▶ WHAT THE TASK ASKS
Where does the word "FileFunction" show up in the records? Copy every line that has it.

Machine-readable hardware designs
-- Opening Marker --

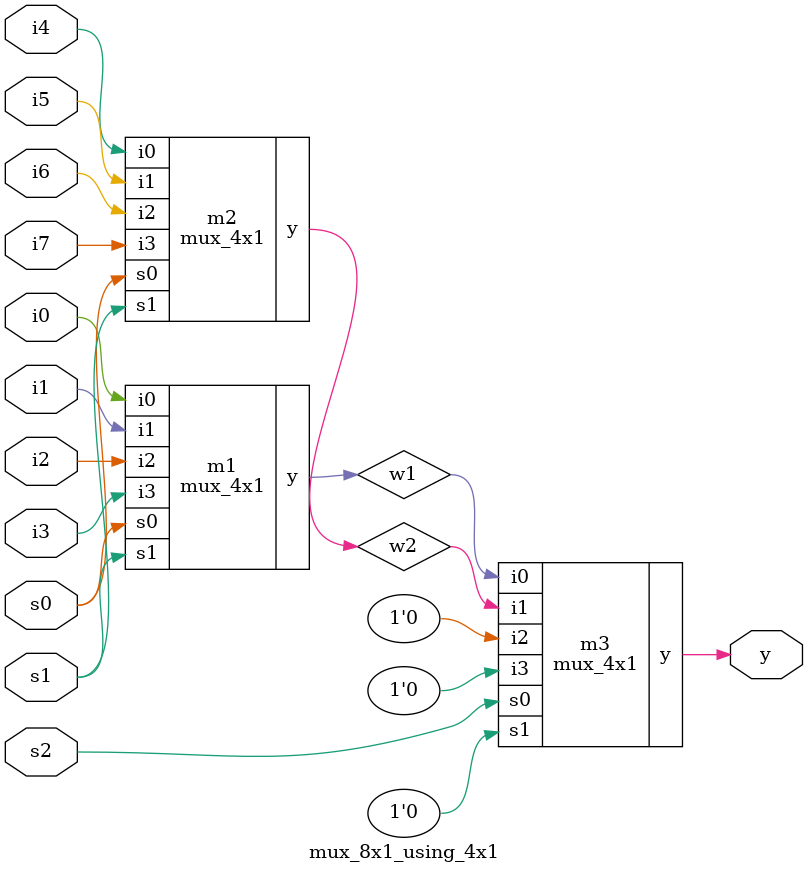
<source format=v>

module mux_4x1(i0,i1,i2,i3,s0,s1,y);
	input i0,i1,i2,i3,s0,s1;
	output y;
	assign y = (s1==0)?((s0==0)?i0:i1):((s0==0)?i2:i3);
endmodule

module mux_8x1_using_4x1(i0,i1,i2,i3,i4,i5,i6,i7,s0,s1,s2,y);
	input i0,i1,i2,i3,i4,i5,i6,i7,s0,s1,s2;
	output y;
	wire w1,w2;

	mux_4x1 m1(i0,i1,i2,i3,s0,s1,w1);
	mux_4x1 m2(i4,i5,i6,i7,s0,s1,w2);
	mux_4x1 m3(w1,w2,1'b0,1'b0,s2,1'b0,y);
endmodule


</source>
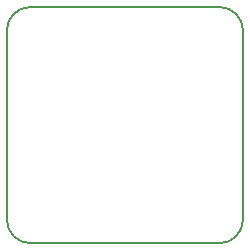
<source format=gbr>
%TF.GenerationSoftware,KiCad,Pcbnew,(6.0.7)*%
%TF.CreationDate,2024-01-02T21:25:37+08:00*%
%TF.ProjectId,stepper-motor-20,73746570-7065-4722-9d6d-6f746f722d32,1*%
%TF.SameCoordinates,PX6979f40PYa1135a0*%
%TF.FileFunction,Profile,NP*%
%FSLAX46Y46*%
G04 Gerber Fmt 4.6, Leading zero omitted, Abs format (unit mm)*
G04 Created by KiCad (PCBNEW (6.0.7)) date 2024-01-02 21:25:37*
%MOMM*%
%LPD*%
G01*
G04 APERTURE LIST*
%TA.AperFunction,Profile*%
%ADD10C,0.150000*%
%TD*%
G04 APERTURE END LIST*
D10*
X0Y18000000D02*
X0Y2000000D01*
X20000000Y18000000D02*
G75*
G03*
X18000000Y20000000I-2000000J0D01*
G01*
X0Y2000000D02*
G75*
G03*
X2000000Y0I2000000J0D01*
G01*
X18000000Y0D02*
G75*
G03*
X20000000Y2000000I0J2000000D01*
G01*
X2000000Y0D02*
X18000000Y0D01*
X20000000Y2000000D02*
X20000000Y18000000D01*
X18000000Y20000000D02*
X2000000Y20000000D01*
X2000000Y20000000D02*
G75*
G03*
X0Y18000000I0J-2000000D01*
G01*
M02*

</source>
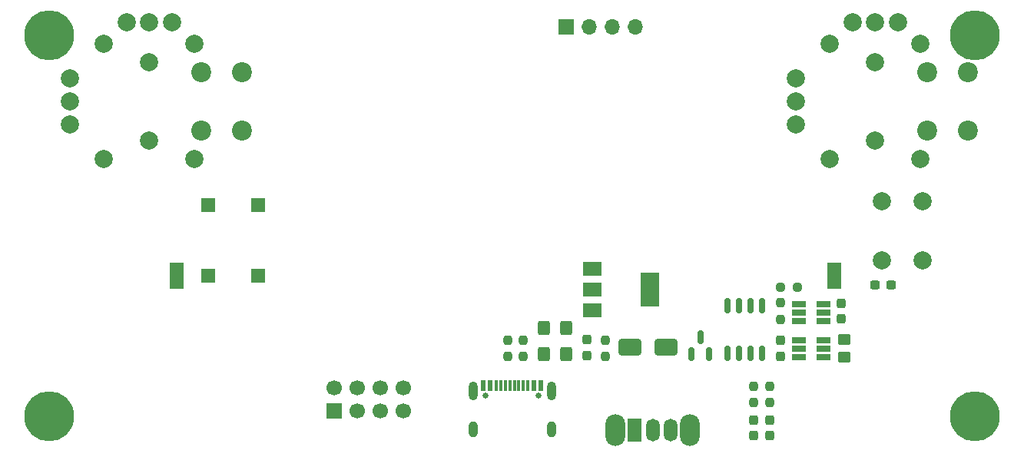
<source format=gbr>
%TF.GenerationSoftware,KiCad,Pcbnew,7.0.6-0*%
%TF.CreationDate,2024-04-21T20:32:30+02:00*%
%TF.ProjectId,3mode_controller,336d6f64-655f-4636-9f6e-74726f6c6c65,rev?*%
%TF.SameCoordinates,Original*%
%TF.FileFunction,Soldermask,Top*%
%TF.FilePolarity,Negative*%
%FSLAX46Y46*%
G04 Gerber Fmt 4.6, Leading zero omitted, Abs format (unit mm)*
G04 Created by KiCad (PCBNEW 7.0.6-0) date 2024-04-21 20:32:30*
%MOMM*%
%LPD*%
G01*
G04 APERTURE LIST*
G04 Aperture macros list*
%AMRoundRect*
0 Rectangle with rounded corners*
0 $1 Rounding radius*
0 $2 $3 $4 $5 $6 $7 $8 $9 X,Y pos of 4 corners*
0 Add a 4 corners polygon primitive as box body*
4,1,4,$2,$3,$4,$5,$6,$7,$8,$9,$2,$3,0*
0 Add four circle primitives for the rounded corners*
1,1,$1+$1,$2,$3*
1,1,$1+$1,$4,$5*
1,1,$1+$1,$6,$7*
1,1,$1+$1,$8,$9*
0 Add four rect primitives between the rounded corners*
20,1,$1+$1,$2,$3,$4,$5,0*
20,1,$1+$1,$4,$5,$6,$7,0*
20,1,$1+$1,$6,$7,$8,$9,0*
20,1,$1+$1,$8,$9,$2,$3,0*%
G04 Aperture macros list end*
%ADD10RoundRect,0.237500X-0.237500X0.250000X-0.237500X-0.250000X0.237500X-0.250000X0.237500X0.250000X0*%
%ADD11R,1.500000X1.500000*%
%ADD12R,1.560000X0.650000*%
%ADD13RoundRect,0.250000X-0.425000X0.537500X-0.425000X-0.537500X0.425000X-0.537500X0.425000X0.537500X0*%
%ADD14RoundRect,0.150000X0.150000X-0.587500X0.150000X0.587500X-0.150000X0.587500X-0.150000X-0.587500X0*%
%ADD15C,5.500000*%
%ADD16RoundRect,0.237500X-0.237500X0.287500X-0.237500X-0.287500X0.237500X-0.287500X0.237500X0.287500X0*%
%ADD17RoundRect,0.250000X0.450000X-0.350000X0.450000X0.350000X-0.450000X0.350000X-0.450000X-0.350000X0*%
%ADD18RoundRect,0.237500X0.237500X-0.250000X0.237500X0.250000X-0.237500X0.250000X-0.237500X-0.250000X0*%
%ADD19O,2.200000X3.500000*%
%ADD20R,1.500000X2.500000*%
%ADD21O,1.500000X2.500000*%
%ADD22RoundRect,0.150000X-0.150000X0.675000X-0.150000X-0.675000X0.150000X-0.675000X0.150000X0.675000X0*%
%ADD23C,2.000000*%
%ADD24C,2.200000*%
%ADD25RoundRect,0.237500X-0.300000X-0.237500X0.300000X-0.237500X0.300000X0.237500X-0.300000X0.237500X0*%
%ADD26RoundRect,0.237500X0.237500X-0.287500X0.237500X0.287500X-0.237500X0.287500X-0.237500X-0.287500X0*%
%ADD27RoundRect,0.250000X1.000000X0.650000X-1.000000X0.650000X-1.000000X-0.650000X1.000000X-0.650000X0*%
%ADD28RoundRect,0.237500X0.237500X-0.300000X0.237500X0.300000X-0.237500X0.300000X-0.237500X-0.300000X0*%
%ADD29C,0.650000*%
%ADD30R,0.600000X1.150000*%
%ADD31R,0.300000X1.150000*%
%ADD32O,1.000000X2.100000*%
%ADD33O,1.000000X1.800000*%
%ADD34R,2.000000X1.500000*%
%ADD35R,2.000000X3.800000*%
%ADD36RoundRect,0.237500X-0.250000X-0.237500X0.250000X-0.237500X0.250000X0.237500X-0.250000X0.237500X0*%
%ADD37R,1.700000X1.700000*%
%ADD38O,1.700000X1.700000*%
%ADD39C,1.700000*%
%ADD40R,1.500000X3.000000*%
G04 APERTURE END LIST*
D10*
%TO.C,R2*%
X184105000Y-123462500D03*
X184105000Y-125287500D03*
%TD*%
D11*
%TO.C,SW1*%
X121000000Y-112700000D03*
X121000000Y-120500000D03*
%TD*%
D12*
%TO.C,IC1*%
X186105000Y-123575000D03*
X186105000Y-124525000D03*
X186105000Y-125475000D03*
X188805000Y-125475000D03*
X188805000Y-124525000D03*
X188805000Y-123575000D03*
%TD*%
D13*
%TO.C,C8*%
X158000000Y-126190000D03*
X158000000Y-129065000D03*
%TD*%
D14*
%TO.C,Q1*%
X174300000Y-129125000D03*
X176200000Y-129125000D03*
X175250000Y-127250000D03*
%TD*%
D15*
%TO.C,H3*%
X103500000Y-136000000D03*
%TD*%
D12*
%TO.C,U4*%
X188805000Y-129475000D03*
X188805000Y-128525000D03*
X188805000Y-127575000D03*
X186105000Y-127575000D03*
X186105000Y-128525000D03*
X186105000Y-129475000D03*
%TD*%
D16*
%TO.C,D3*%
X181100000Y-136350000D03*
X181100000Y-138100000D03*
%TD*%
D17*
%TO.C,R5*%
X191105000Y-129475000D03*
X191105000Y-127475000D03*
%TD*%
D18*
%TO.C,R6*%
X181100000Y-134450000D03*
X181100000Y-132625000D03*
%TD*%
D19*
%TO.C,SW4*%
X165900000Y-137500000D03*
X174100000Y-137500000D03*
D20*
X168000000Y-137500000D03*
D21*
X170000000Y-137500000D03*
X172000000Y-137500000D03*
%TD*%
D22*
%TO.C,U1*%
X182010000Y-123800000D03*
X180740000Y-123800000D03*
X179470000Y-123800000D03*
X178200000Y-123800000D03*
X178200000Y-129050000D03*
X179470000Y-129050000D03*
X180740000Y-129050000D03*
X182010000Y-129050000D03*
%TD*%
D23*
%TO.C,U7*%
X109500000Y-107575000D03*
X119500000Y-107575000D03*
X114500000Y-105550000D03*
X114500000Y-96950000D03*
X109500000Y-94925000D03*
X119500000Y-94925000D03*
X117000000Y-92520000D03*
X114500000Y-92520000D03*
X112000000Y-92520000D03*
X105770000Y-98750000D03*
X105770000Y-101250000D03*
X105770000Y-103750000D03*
D24*
X120250000Y-104500000D03*
X124750000Y-104500000D03*
X120250000Y-98000000D03*
X124750000Y-98000000D03*
%TD*%
D25*
%TO.C,C6*%
X194537500Y-121500000D03*
X196262500Y-121500000D03*
%TD*%
D23*
%TO.C,SW3*%
X195250000Y-118750000D03*
X195250000Y-112250000D03*
X199750000Y-118750000D03*
X199750000Y-112250000D03*
%TD*%
D26*
%TO.C,D1*%
X162750000Y-129287500D03*
X162750000Y-127537500D03*
%TD*%
D27*
%TO.C,D4*%
X171500000Y-128357500D03*
X167500000Y-128357500D03*
%TD*%
D28*
%TO.C,C2*%
X184105000Y-129337500D03*
X184105000Y-127612500D03*
%TD*%
D10*
%TO.C,R7*%
X164750000Y-127545000D03*
X164750000Y-129370000D03*
%TD*%
D15*
%TO.C,H2*%
X205500000Y-94000000D03*
%TD*%
D11*
%TO.C,SW2*%
X126500000Y-112700000D03*
X126500000Y-120500000D03*
%TD*%
D23*
%TO.C,U8*%
X189500000Y-107575000D03*
X199500000Y-107575000D03*
X194500000Y-105550000D03*
X194500000Y-96950000D03*
X189500000Y-94925000D03*
X199500000Y-94925000D03*
X197000000Y-92520000D03*
X194500000Y-92520000D03*
X192000000Y-92520000D03*
X185770000Y-98750000D03*
X185770000Y-101250000D03*
X185770000Y-103750000D03*
D24*
X200250000Y-104500000D03*
X204750000Y-104500000D03*
X200250000Y-98000000D03*
X204750000Y-98000000D03*
%TD*%
D15*
%TO.C,H1*%
X103500000Y-94000000D03*
%TD*%
D29*
%TO.C,J2*%
X151610000Y-133685000D03*
X157390000Y-133685000D03*
D30*
X151300000Y-132610000D03*
X152100000Y-132610000D03*
D31*
X153250000Y-132610000D03*
X154250000Y-132610000D03*
X154750000Y-132610000D03*
X155750000Y-132610000D03*
D30*
X156900000Y-132610000D03*
X157700000Y-132610000D03*
X157700000Y-132610000D03*
X156900000Y-132610000D03*
D31*
X156250000Y-132610000D03*
X155250000Y-132610000D03*
X153750000Y-132610000D03*
X152750000Y-132610000D03*
D30*
X152100000Y-132610000D03*
X151300000Y-132610000D03*
D32*
X150180000Y-133185000D03*
D33*
X150180000Y-137365000D03*
D32*
X158820000Y-133185000D03*
D33*
X158820000Y-137365000D03*
%TD*%
D18*
%TO.C,R4*%
X155750000Y-129370000D03*
X155750000Y-127545000D03*
%TD*%
D15*
%TO.C,H4*%
X205500000Y-136000000D03*
%TD*%
D34*
%TO.C,U5*%
X163350000Y-119700000D03*
X163350000Y-122000000D03*
D35*
X169650000Y-122000000D03*
D34*
X163350000Y-124300000D03*
%TD*%
D36*
%TO.C,R9*%
X184080000Y-121775000D03*
X185905000Y-121775000D03*
%TD*%
D16*
%TO.C,D2*%
X182900000Y-136350000D03*
X182900000Y-138100000D03*
%TD*%
D37*
%TO.C,J1*%
X160460000Y-93000000D03*
D38*
X163000000Y-93000000D03*
X165540000Y-93000000D03*
X168080000Y-93000000D03*
%TD*%
D13*
%TO.C,C7*%
X160500000Y-126190000D03*
X160500000Y-129065000D03*
%TD*%
D18*
%TO.C,R10*%
X182900000Y-134450000D03*
X182900000Y-132625000D03*
%TD*%
D28*
%TO.C,C4*%
X190805000Y-125237500D03*
X190805000Y-123512500D03*
%TD*%
D37*
%TO.C,U6*%
X134880000Y-135400000D03*
D39*
X134880000Y-132860000D03*
X137420000Y-135400000D03*
X137420000Y-132860000D03*
X139960000Y-135400000D03*
X139960000Y-132860000D03*
X142500000Y-135400000D03*
X142500000Y-132860000D03*
%TD*%
D10*
%TO.C,R3*%
X154000000Y-127545000D03*
X154000000Y-129370000D03*
%TD*%
D40*
%TO.C,U3*%
X190000000Y-120498224D03*
X117500000Y-120498224D03*
%TD*%
M02*

</source>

-- Closing Marker --

▶ WRITTEN SOLUTION
%TF.FileFunction,Profile,NP*%
%TF.FileFunction,Soldermask,Top*%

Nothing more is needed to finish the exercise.